**THE REQUEST:**
Reproduce every line of the following records verbatim, without any alteration.

**Stored data entries:**

>> begin

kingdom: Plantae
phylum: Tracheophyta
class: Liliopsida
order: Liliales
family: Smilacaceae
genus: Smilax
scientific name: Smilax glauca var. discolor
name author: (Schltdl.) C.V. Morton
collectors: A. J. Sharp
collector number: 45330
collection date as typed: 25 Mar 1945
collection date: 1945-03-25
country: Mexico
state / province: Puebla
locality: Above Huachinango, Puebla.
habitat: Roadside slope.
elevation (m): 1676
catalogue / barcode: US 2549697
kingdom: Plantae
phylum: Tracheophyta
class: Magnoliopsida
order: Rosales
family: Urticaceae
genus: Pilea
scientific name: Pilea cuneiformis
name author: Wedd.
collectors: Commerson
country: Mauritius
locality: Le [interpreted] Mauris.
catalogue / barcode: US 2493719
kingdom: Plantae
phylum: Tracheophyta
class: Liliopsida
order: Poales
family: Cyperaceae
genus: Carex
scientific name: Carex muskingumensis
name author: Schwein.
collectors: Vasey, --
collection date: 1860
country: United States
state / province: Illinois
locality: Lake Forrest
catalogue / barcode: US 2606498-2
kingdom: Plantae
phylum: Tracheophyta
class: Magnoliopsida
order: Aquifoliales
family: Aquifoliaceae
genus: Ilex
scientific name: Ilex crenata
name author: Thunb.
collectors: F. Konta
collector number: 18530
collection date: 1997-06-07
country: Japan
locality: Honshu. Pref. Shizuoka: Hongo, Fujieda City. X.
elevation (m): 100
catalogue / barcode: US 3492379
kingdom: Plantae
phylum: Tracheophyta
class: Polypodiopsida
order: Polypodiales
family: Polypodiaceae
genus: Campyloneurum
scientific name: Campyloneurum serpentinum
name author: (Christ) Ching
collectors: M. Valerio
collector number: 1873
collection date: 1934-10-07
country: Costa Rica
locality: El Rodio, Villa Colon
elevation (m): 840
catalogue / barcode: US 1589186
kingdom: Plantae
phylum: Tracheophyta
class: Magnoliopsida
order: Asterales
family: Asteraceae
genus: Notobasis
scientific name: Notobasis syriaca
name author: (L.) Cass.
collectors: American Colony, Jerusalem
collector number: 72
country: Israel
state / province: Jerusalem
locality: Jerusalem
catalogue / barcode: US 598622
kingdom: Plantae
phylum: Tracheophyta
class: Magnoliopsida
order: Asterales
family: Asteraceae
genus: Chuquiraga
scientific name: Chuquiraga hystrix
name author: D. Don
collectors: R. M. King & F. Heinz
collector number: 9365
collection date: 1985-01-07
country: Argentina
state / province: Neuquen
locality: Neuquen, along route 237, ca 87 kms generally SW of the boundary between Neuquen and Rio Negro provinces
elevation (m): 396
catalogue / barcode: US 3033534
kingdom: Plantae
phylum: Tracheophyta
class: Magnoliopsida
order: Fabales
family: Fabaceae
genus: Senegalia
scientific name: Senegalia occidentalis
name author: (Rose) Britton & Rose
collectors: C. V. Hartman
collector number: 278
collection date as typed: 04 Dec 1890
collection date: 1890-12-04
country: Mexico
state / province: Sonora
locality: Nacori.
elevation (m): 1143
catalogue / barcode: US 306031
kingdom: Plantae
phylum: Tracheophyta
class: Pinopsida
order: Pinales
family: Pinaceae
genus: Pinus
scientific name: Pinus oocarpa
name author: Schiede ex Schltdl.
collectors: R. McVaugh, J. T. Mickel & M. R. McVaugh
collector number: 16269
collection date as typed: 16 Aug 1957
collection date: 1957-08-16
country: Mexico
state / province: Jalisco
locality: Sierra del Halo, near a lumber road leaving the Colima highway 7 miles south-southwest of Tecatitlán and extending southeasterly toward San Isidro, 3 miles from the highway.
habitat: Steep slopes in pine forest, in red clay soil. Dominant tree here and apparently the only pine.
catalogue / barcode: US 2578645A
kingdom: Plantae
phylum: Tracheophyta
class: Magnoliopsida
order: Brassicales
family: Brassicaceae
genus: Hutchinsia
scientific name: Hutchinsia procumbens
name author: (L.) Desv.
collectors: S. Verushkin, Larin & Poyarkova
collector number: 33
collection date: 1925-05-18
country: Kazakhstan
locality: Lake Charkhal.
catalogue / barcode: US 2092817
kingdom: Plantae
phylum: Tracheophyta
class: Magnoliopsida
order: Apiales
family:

>> end

**CORRECT OUTPUT:**
kingdom: Plantae
phylum: Tracheophyta
class: Liliopsida
order: Liliales
family: Smilacaceae
genus: Smilax
scientific name: Smilax glauca var. discolor
name author: (Schltdl.) C.V. Morton
collectors: A. J. Sharp
collector number: 45330
collection date as typed: 25 Mar 1945
collection date: 1945-03-25
country: Mexico
state / province: Puebla
locality: Above Huachinango, Puebla.
habitat: Roadside slope.
elevation (m): 1676
catalogue / barcode: US 2549697
kingdom: Plantae
phylum: Tracheophyta
class: Magnoliopsida
order: Rosales
family: Urticaceae
genus: Pilea
scientific name: Pilea cuneiformis
name author: Wedd.
collectors: Commerson
country: Mauritius
locality: Le [interpreted] Mauris.
catalogue / barcode: US 2493719
kingdom: Plantae
phylum: Tracheophyta
class: Liliopsida
order: Poales
family: Cyperaceae
genus: Carex
scientific name: Carex muskingumensis
name author: Schwein.
collectors: Vasey, --
collection date: 1860
country: United States
state / province: Illinois
locality: Lake Forrest
catalogue / barcode: US 2606498-2
kingdom: Plantae
phylum: Tracheophyta
class: Magnoliopsida
order: Aquifoliales
family: Aquifoliaceae
genus: Ilex
scientific name: Ilex crenata
name author: Thunb.
collectors: F. Konta
collector number: 18530
collection date: 1997-06-07
country: Japan
locality: Honshu. Pref. Shizuoka: Hongo, Fujieda City. X.
elevation (m): 100
catalogue / barcode: US 3492379
kingdom: Plantae
phylum: Tracheophyta
class: Polypodiopsida
order: Polypodiales
family: Polypodiaceae
genus: Campyloneurum
scientific name: Campyloneurum serpentinum
name author: (Christ) Ching
collectors: M. Valerio
collector number: 1873
collection date: 1934-10-07
country: Costa Rica
locality: El Rodio, Villa Colon
elevation (m): 840
catalogue / barcode: US 1589186
kingdom: Plantae
phylum: Tracheophyta
class: Magnoliopsida
order: Asterales
family: Asteraceae
genus: Notobasis
scientific name: Notobasis syriaca
name author: (L.) Cass.
collectors: American Colony, Jerusalem
collector number: 72
country: Israel
state / province: Jerusalem
locality: Jerusalem
catalogue / barcode: US 598622
kingdom: Plantae
phylum: Tracheophyta
class: Magnoliopsida
order: Asterales
family: Asteraceae
genus: Chuquiraga
scientific name: Chuquiraga hystrix
name author: D. Don
collectors: R. M. King & F. Heinz
collector number: 9365
collection date: 1985-01-07
country: Argentina
state / province: Neuquen
locality: Neuquen, along route 237, ca 87 kms generally SW of the boundary between Neuquen and Rio Negro provinces
elevation (m): 396
catalogue / barcode: US 3033534
kingdom: Plantae
phylum: Tracheophyta
class: Magnoliopsida
order: Fabales
family: Fabaceae
genus: Senegalia
scientific name: Senegalia occidentalis
name author: (Rose) Britton & Rose
collectors: C. V. Hartman
collector number: 278
collection date as typed: 04 Dec 1890
collection date: 1890-12-04
country: Mexico
state / province: Sonora
locality: Nacori.
elevation (m): 1143
catalogue / barcode: US 306031
kingdom: Plantae
phylum: Tracheophyta
class: Pinopsida
order: Pinales
family: Pinaceae
genus: Pinus
scientific name: Pinus oocarpa
name author: Schiede ex Schltdl.
collectors: R. McVaugh, J. T. Mickel & M. R. McVaugh
collector number: 16269
collection date as typed: 16 Aug 1957
collection date: 1957-08-16
country: Mexico
state / province: Jalisco
locality: Sierra del Halo, near a lumber road leaving the Colima highway 7 miles south-southwest of Tecatitlán and extending southeasterly toward San Isidro, 3 miles from the highway.
habitat: Steep slopes in pine forest, in red clay soil. Dominant tree here and apparently the only pine.
catalogue / barcode: US 2578645A
kingdom: Plantae
phylum: Tracheophyta
class: Magnoliopsida
order: Brassicales
family: Brassicaceae
genus: Hutchinsia
scientific name: Hutchinsia procumbens
name author: (L.) Desv.
collectors: S. Verushkin, Larin & Poyarkova
collector number: 33
collection date: 1925-05-18
country: Kazakhstan
locality: Lake Charkhal.
catalogue / barcode: US 2092817
kingdom: Plantae
phylum: Tracheophyta
class: Magnoliopsida
order: Apiales
family:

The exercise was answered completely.